DATA SHOWN:
......
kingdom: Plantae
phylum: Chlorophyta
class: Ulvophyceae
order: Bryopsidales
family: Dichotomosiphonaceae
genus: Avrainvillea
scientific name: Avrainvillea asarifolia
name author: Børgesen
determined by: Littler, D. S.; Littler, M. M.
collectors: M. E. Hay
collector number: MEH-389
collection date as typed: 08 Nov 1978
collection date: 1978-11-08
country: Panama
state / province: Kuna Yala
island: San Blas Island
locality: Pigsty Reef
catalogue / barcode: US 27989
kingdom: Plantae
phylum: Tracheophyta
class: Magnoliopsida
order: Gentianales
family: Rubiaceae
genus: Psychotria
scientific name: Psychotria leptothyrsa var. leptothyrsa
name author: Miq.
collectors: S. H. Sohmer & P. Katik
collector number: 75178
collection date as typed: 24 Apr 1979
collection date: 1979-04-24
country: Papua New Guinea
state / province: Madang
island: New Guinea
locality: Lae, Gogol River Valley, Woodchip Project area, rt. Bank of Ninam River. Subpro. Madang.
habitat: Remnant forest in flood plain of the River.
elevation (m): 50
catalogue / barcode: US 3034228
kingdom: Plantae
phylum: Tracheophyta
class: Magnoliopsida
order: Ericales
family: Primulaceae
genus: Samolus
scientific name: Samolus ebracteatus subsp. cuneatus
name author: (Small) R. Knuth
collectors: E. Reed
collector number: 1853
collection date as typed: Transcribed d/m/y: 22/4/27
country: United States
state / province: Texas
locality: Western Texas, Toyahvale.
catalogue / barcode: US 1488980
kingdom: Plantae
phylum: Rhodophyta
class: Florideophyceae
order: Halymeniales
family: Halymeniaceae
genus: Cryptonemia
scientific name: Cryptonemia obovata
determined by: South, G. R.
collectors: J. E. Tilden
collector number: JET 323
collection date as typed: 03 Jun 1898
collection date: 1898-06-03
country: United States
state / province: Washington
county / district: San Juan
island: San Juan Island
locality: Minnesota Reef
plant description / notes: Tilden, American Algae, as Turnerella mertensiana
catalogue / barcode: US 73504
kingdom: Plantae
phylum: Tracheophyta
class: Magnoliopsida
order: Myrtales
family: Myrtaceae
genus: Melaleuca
......
TASK INSTRUCTIONS: Rewrite the lines from the one containing "class: Florideophyceae" through the end of the lines, putting "collected by" in place of "collectors" and leaving everything else unchanged.

FINAL RESULT:
class: Florideophyceae
order: Halymeniales
family: Halymeniaceae
genus: Cryptonemia
scientific name: Cryptonemia obovata
determined by: South, G. R.
collected by: J. E. Tilden
collector number: JET 323
collection date as typed: 03 Jun 1898
collection date: 1898-06-03
country: United States
state / province: Washington
county / district: San Juan
island: San Juan Island
locality: Minnesota Reef
plant description / notes: Tilden, American Algae, as Turnerella mertensiana
catalogue / barcode: US 73504
kingdom: Plantae
phylum: Tracheophyta
class: Magnoliopsida
order: Myrtales
family: Myrtaceae
genus: Melaleuca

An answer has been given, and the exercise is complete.